◆ SOURCE INFORMATION ◆
--- START ---

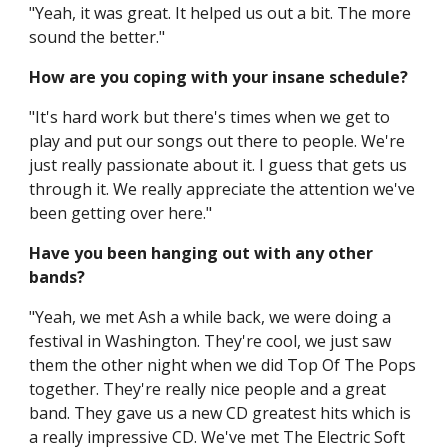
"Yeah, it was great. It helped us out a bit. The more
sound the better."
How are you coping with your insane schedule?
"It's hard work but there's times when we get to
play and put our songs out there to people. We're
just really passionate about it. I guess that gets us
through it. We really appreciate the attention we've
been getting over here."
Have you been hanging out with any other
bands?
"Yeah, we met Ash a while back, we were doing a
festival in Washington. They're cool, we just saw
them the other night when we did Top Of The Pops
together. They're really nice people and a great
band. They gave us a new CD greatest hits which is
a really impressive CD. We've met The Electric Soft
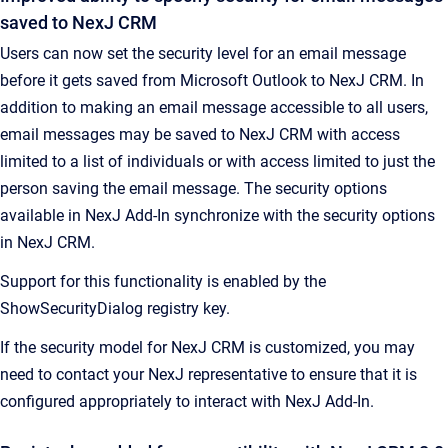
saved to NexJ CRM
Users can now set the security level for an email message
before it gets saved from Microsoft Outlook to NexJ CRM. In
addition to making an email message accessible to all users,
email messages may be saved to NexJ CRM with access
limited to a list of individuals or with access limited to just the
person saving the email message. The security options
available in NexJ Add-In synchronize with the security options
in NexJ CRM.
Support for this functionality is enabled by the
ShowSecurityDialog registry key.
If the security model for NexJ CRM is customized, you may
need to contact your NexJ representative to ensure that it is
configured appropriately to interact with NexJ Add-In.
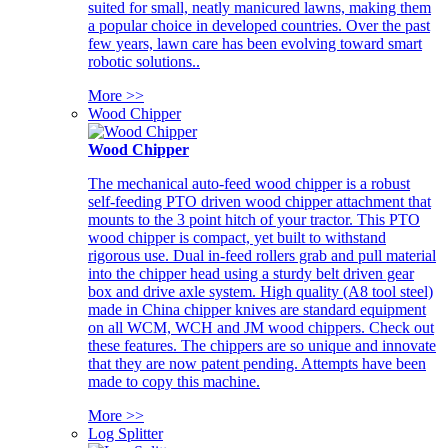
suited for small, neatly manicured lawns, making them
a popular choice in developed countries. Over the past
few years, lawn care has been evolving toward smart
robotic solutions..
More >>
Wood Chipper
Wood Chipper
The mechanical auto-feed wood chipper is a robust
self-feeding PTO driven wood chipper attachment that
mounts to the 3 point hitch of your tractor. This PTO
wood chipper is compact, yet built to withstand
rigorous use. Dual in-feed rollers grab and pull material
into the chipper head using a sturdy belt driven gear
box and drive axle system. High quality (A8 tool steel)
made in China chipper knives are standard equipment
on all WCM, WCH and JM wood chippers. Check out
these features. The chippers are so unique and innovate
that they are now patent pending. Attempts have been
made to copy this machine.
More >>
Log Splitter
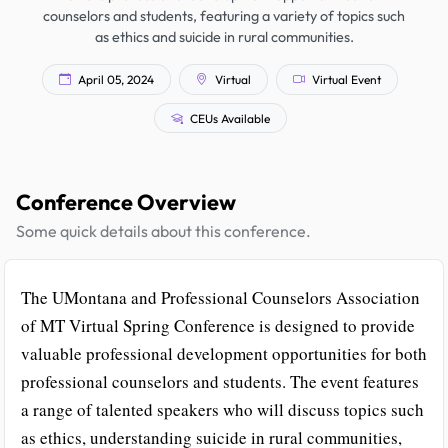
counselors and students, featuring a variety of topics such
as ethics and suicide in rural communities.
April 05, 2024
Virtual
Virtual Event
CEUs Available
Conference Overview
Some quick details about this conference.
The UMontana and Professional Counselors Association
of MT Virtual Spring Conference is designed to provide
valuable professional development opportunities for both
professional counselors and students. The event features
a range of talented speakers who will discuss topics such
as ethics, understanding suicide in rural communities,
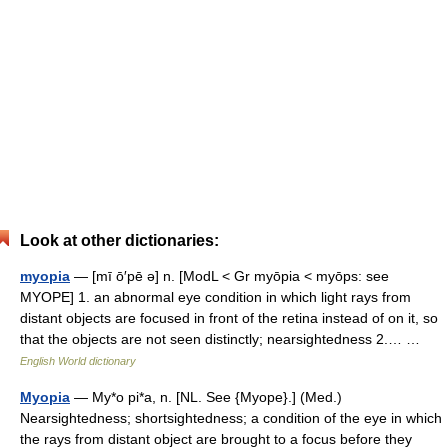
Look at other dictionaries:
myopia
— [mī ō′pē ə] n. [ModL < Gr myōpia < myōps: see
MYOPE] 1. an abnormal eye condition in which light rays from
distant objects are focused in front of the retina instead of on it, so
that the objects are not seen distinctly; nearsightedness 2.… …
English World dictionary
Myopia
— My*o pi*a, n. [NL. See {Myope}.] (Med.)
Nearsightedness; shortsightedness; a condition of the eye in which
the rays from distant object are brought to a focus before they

--- END ---
--- START ---

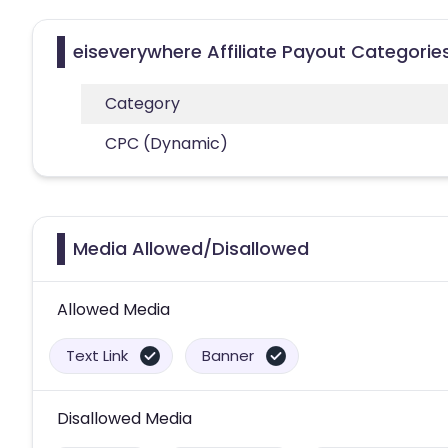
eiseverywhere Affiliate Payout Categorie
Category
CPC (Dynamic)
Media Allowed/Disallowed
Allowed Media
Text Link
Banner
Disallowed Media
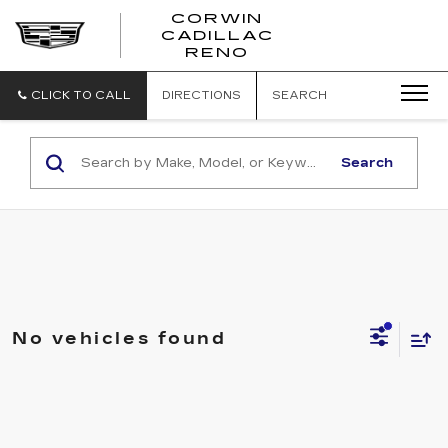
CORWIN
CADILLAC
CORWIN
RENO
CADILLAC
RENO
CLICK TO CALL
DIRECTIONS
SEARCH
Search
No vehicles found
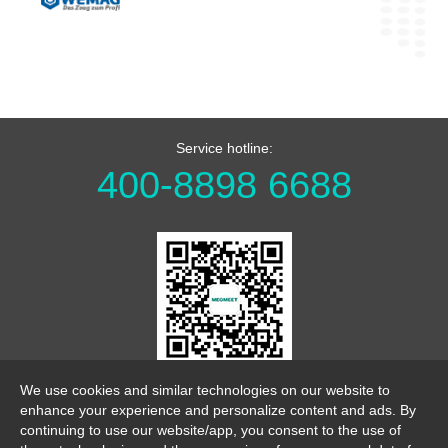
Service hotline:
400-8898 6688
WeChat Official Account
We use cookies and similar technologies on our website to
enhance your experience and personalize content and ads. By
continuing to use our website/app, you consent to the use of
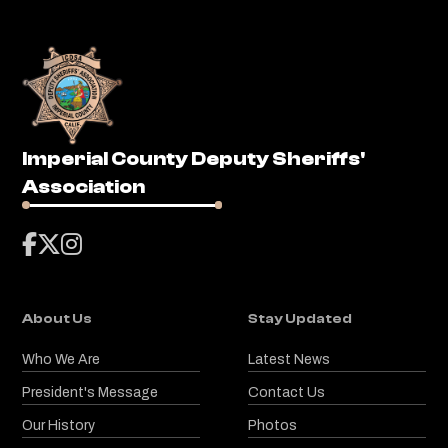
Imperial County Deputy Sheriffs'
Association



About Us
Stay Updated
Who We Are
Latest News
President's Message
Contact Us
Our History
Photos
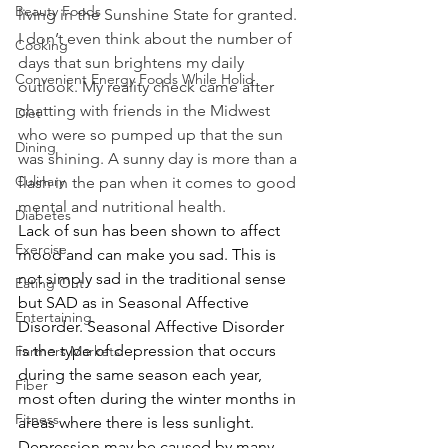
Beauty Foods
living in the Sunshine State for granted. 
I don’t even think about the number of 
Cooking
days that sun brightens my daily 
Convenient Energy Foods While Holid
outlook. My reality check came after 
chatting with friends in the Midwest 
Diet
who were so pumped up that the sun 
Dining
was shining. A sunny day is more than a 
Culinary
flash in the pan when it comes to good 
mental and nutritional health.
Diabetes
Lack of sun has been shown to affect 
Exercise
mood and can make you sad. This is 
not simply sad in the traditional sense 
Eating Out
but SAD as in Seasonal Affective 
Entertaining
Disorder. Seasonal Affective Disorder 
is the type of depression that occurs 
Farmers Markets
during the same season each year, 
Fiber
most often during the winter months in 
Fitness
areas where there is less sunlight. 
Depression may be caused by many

--- END ---

◆ WHAT NEEDS TO BE DONE ◆
Retype the lines above exactly, from the line containing "Look at other" through the line containing "the rays from", with both of those lines included.

◆ ANSWER SPACE ◆
Look at other dictionaries:
myopia
— [mī ō′pē ə] n. [ModL < Gr myōpia < myōps: see
MYOPE] 1. an abnormal eye condition in which light rays from
distant objects are focused in front of the retina instead of on it, so
that the objects are not seen distinctly; nearsightedness 2.… …
English World dictionary
Myopia
— My*o pi*a, n. [NL. See {Myope}.] (Med.)
Nearsightedness; shortsightedness; a condition of the eye in which
the rays from distant object are brought to a focus before they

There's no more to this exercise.